## TEXTO PROPORCIONADO
⁂

¿Resultará que soy una madre hiperprotectora?
Autoría: evamillet
Republicado con autorización de la autora (https://educa2.info)
De
vacaciones. En una isla. Con mar, playas, peces, olas y rocas. Estos dos
últimos elementos, las olas y las rocas, han formado parte de dos episodios
este verano que me han hecho cuestionar si no me estaré transformando, en
sintonía con los tiempos, en una madre hiperprotectora.
Empezaré
por las rocas: las rocas son un elemento vital en las infancias. Rocas y niños
siempre se han atraído. Sirven para saltarlas o para explorarlas y pueden ser
una fuente de inmenso placer, de grandes emociones.
Desafortunadamente,
no para todos. De niña, yo tenía una amiga, C., cuya madre, la señora M. no le
permitía ni acercarse a las rocas, por miedo a que resbalara, cayera y se
abriera la cabeza. La señora M. no dejaba a su hija ir a las rocas pero, en
cambio, la obligaba a acompañarla al bingo del pueblo donde veraneaban. La
señora M., un mito en mi infancia, no dejaba a su hija hacer prácticamente
nada. Era una madre sobrerprotectora en una época en las que este tipo de
madres eran rarísimas y nos causaba perplejidad y fascinación a aquellas que no
las tuvimos.

⁂

## REGISTROS DE DATOS

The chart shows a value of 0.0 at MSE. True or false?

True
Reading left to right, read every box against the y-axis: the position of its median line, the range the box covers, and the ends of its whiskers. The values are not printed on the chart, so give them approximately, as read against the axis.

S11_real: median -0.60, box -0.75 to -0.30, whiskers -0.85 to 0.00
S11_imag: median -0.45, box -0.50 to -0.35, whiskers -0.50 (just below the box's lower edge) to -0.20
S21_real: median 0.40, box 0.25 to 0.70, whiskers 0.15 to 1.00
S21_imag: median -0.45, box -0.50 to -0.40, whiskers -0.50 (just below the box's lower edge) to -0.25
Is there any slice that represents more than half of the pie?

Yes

⁂

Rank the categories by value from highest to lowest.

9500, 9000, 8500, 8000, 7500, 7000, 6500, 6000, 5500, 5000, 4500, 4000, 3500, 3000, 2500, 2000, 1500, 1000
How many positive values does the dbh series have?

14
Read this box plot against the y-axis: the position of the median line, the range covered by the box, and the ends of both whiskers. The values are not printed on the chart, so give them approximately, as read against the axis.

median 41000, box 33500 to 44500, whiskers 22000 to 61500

⁂

## CONSIGNA DE TRABAJO 1
Responde brevemente según el texto:
(a) ¿Dónde pasa la autora las vacaciones?
(b) ¿Qué dos elementos han formado parte de los dos episodios de este verano?
(c) ¿A dónde obligaba la señora M. a su hija a acompañarla?
## CONSIGNA DE TRABAJO 2
Cambia "isla" por "península" y reescribe el fragmento del texto que va desde "Autoría: evamillet" hasta "una madre hiperprotectora.", ambos incluidos.
Los registros no guardan ninguna relación con el texto.

## RESPUESTA 1
(a) En una isla.
(b) Las olas y las rocas.
(c) Al bingo del pueblo donde veraneaban.

## RESPUESTA 2
Autoría: evamillet
Republicado con autorización de la autora (https://educa2.info)
De
vacaciones. En una península. Con mar, playas, peces, olas y rocas. Estos dos
últimos elementos, las olas y las rocas, han formado parte de dos episodios
este verano que me han hecho cuestionar si no me estaré transformando, en
sintonía con los tiempos, en una madre hiperprotectora.